Yes, They Predicted the Orange President

This is the most famous Simpsons prediction till date. Few people expected Trump to win (save his supporters) and the obvious favorites were Clinton and Sanders. At the end of the elections, only Trump supporters and the Simpsons were right, and so that’s that. Trump is a favorite character on the show, and there have been many skits aimed at the President. At the very least we can breathe a sigh of relief because the Simpsons did not predict any walls being built on the Mexican border—at least not yet they haven’t.

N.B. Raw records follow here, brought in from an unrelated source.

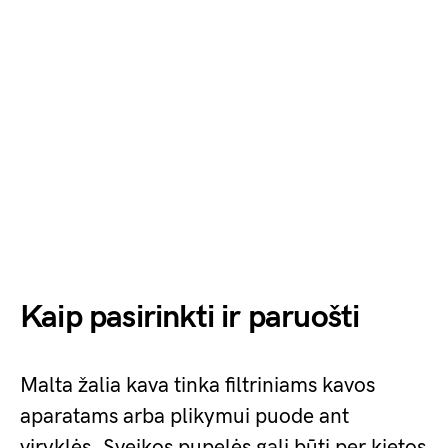
Kaip pasirinkti ir paruošti
Malta žalia kava tinka filtriniams kavos
aparatams arba plikymui puode ant
viryklės. Sveikos pupelės gali būti per kietos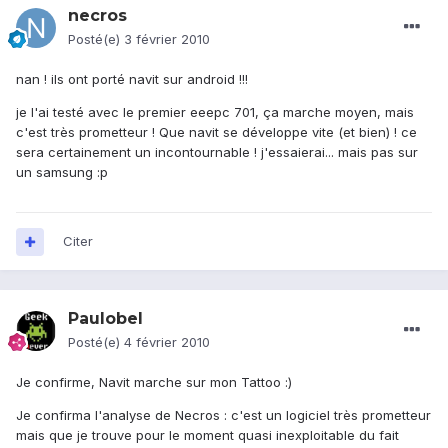
necros
Posté(e)
3 février 2010
nan ! ils ont porté navit sur android !!!
je l'ai testé avec le premier eeepc 701, ça marche moyen, mais
c'est très prometteur ! Que navit se développe vite (et bien) ! ce
sera certainement un incontournable ! j'essaierai... mais pas sur
un samsung :p
Citer
Paulobel
Posté(e)
4 février 2010
Je confirme, Navit marche sur mon Tattoo :)
Je confirma l'analyse de Necros : c'est un logiciel très prometteur
mais que je trouve pour le moment quasi inexploitable du fait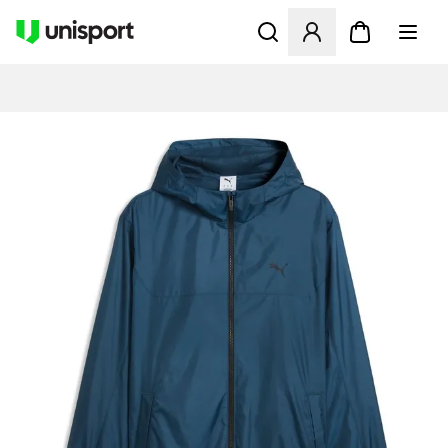
Åbner en Modal til at logge 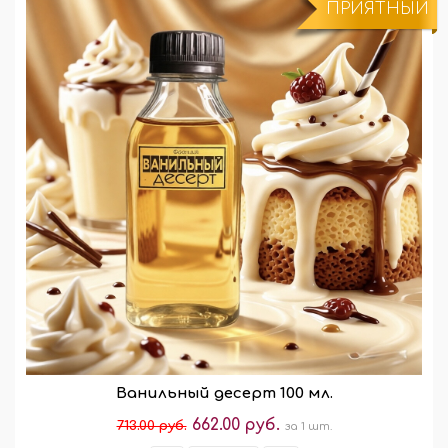
ПРИЯТНЫЙ
Ванильный десерт 100 мл.
662.00 руб.
713.00 руб.
за 1 шт.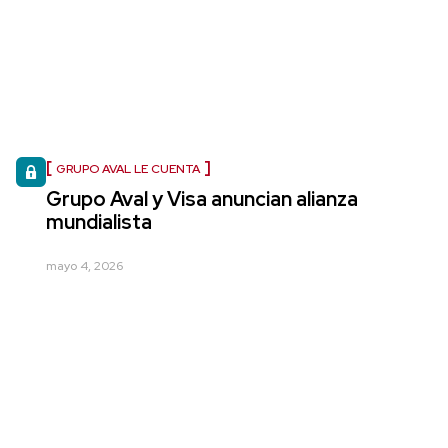
GRUPO AVAL LE CUENTA
Grupo Aval y Visa anuncian alianza
mundialista
mayo 4, 2026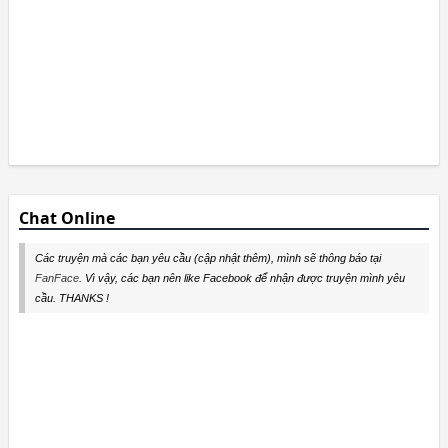
Chat Online
Các truyện mà các bạn yêu cầu (cập nhật thêm), mình sẽ thông báo tại
FanFace
. Vì vậy, các bạn nên like Facebook để nhận được truyện mình yêu
cầu. THANKS !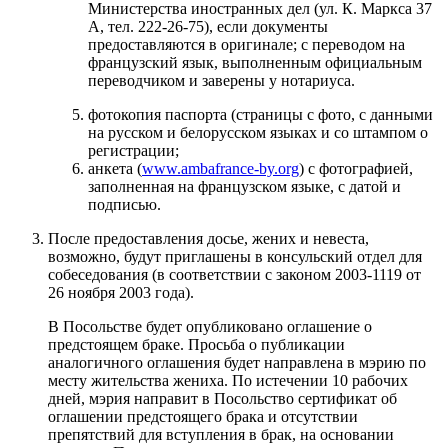
Министерства иностранных дел (ул. К. Маркса 37
A, тел. 222-26-75), если документы
предоставляются в оригинале; с переводом на
французский язык, выполненным официальным
переводчиком и заверены у нотариуса.
фотокопия паспорта (страницы с фото, с данными
на русском и белорусском языках и со штампом о
регистрации;
анкета (
www.ambafrance-by.org
) с фотографией,
заполненная на французском языке, с датой и
подписью.
После предоставления досье, жених и невеста,
возможно, будут приглашены в консульский отдел для
собеседования (в соответствии с законом 2003-1119 от
26 ноября 2003 года).
В Посольстве будет опубликовано оглашение о
предстоящем браке. Просьба о публикации
аналогичного оглашения будет направлена в мэрию по
месту жительства жениха. По истечении 10 рабочих
дней, мэрия направит в Посольство сертификат об
оглашении предстоящего брака и отсутствии
препятствий для вступления в брак, на основании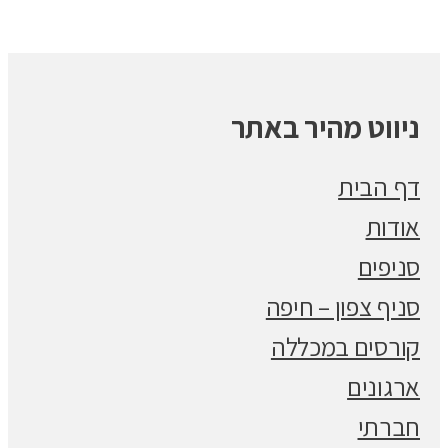
ניווט מהיר באתר
דף הבית
אודות
סניפים
סניף צפון – חיפה
קורסים במכללה
ארגונים
חברתי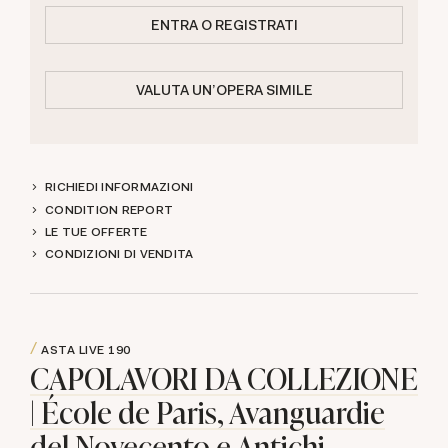
ENTRA O REGISTRATI
VALUTA UN'OPERA SIMILE
RICHIEDI INFORMAZIONI
CONDITION REPORT
LE TUE OFFERTE
CONDIZIONI DI VENDITA
ASTA LIVE
190
CAPOLAVORI DA COLLEZIONE
| École de Paris, Avanguardie
del Novecento e Antichi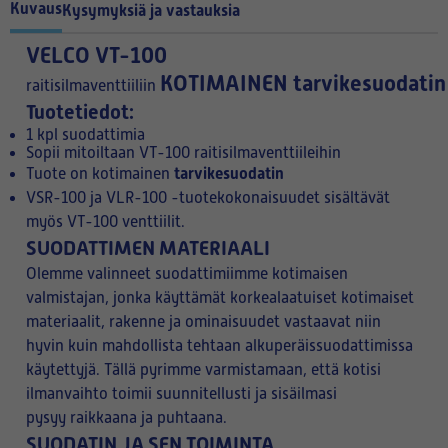
Kuvaus
Kysymyksiä ja vastauksia
VELCO VT-100
KOTIMAINEN
tarvikesuodatin
raitisilmaventtiiliin
Tuotetiedot:
1 kpl suodattimia
Sopii mitoiltaan VT-100 raitisilmaventtiileihin
tarvikesuodatin
Tuote on kotimainen
VSR-100 ja VLR-100 -tuotekokonaisuudet sisältävät
myös VT-100 venttiilit.
SUODATTIMEN MATERIAALI
Olemme valinneet suodattimiimme kotimaisen
valmistajan, jonka käyttämät korkealaatuiset kotimaiset
materiaalit, rakenne ja ominaisuudet vastaavat niin
hyvin kuin mahdollista tehtaan alkuperäissuodattimissa
käytettyjä. Tällä pyrimme varmistamaan, että kotisi
ilmanvaihto toimii suunnitellusti ja sisäilmasi
pysyy raikkaana ja puhtaana.
SUODATIN JA SEN TOIMINTA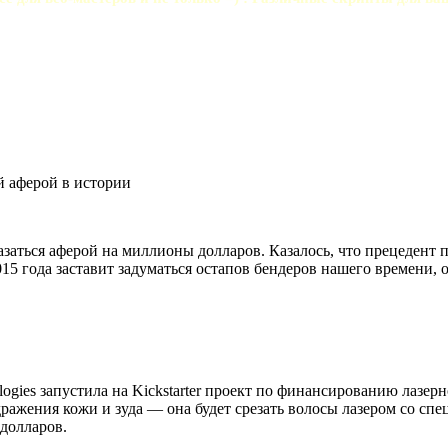
й аферой в истории
аться аферой на миллионы долларов. Казалось, что прецедент п
5 года заставит задуматься остапов бендеров нашего времени, 
logies запустила на Kickstarter проект по финансированию лазер
аздражения кожи и зуда — она будет срезать волосы лазером со с
долларов.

Back in 1995, when even Facebook was only in Zuckerburg’s imagination, Lisa the Greek used an app very similar to Facetime to converse with other characters in the show.

Glitch in the Matrix

In 2008, Homer Simpson goes to vote for Barack Obama. Twice he tries, and twice the machine switches his vote, instead showing he had voted for John McCain. This happens many times, and thus the episode remains. Funnily enough, after the 2012 elections passed by, there was some video footage that depicted an eerily similar scenario: votes being switched from Obama to Mitt Romney who opposed him as a Republican.

Edward Snowden

Half a dozen years before Edward Snowden spilled the beans on the government spying on people through their phone calls, Homer Simpson was already on his way to doing something similar. When his family is forced to go into hiding, he relocates them by going to a facility filled with hundreds of computers—and listens to their phone conversations.

Sound familiar?

Edward Snowden


In a 1997 episode Marge soothes a depressed Bart by reading to him from a book titled “Curious George and the Ebola Virus.” The Ebola outbreak in America came decades later, in 2014, and shocked viewers when they realized just how insightful the Simpsons really are. It was certainly a curious title for a book to be read to a depressed child!

One thing is certain: the writers behind The Simpsons have a crystal ball, and we would very much like to know more about it!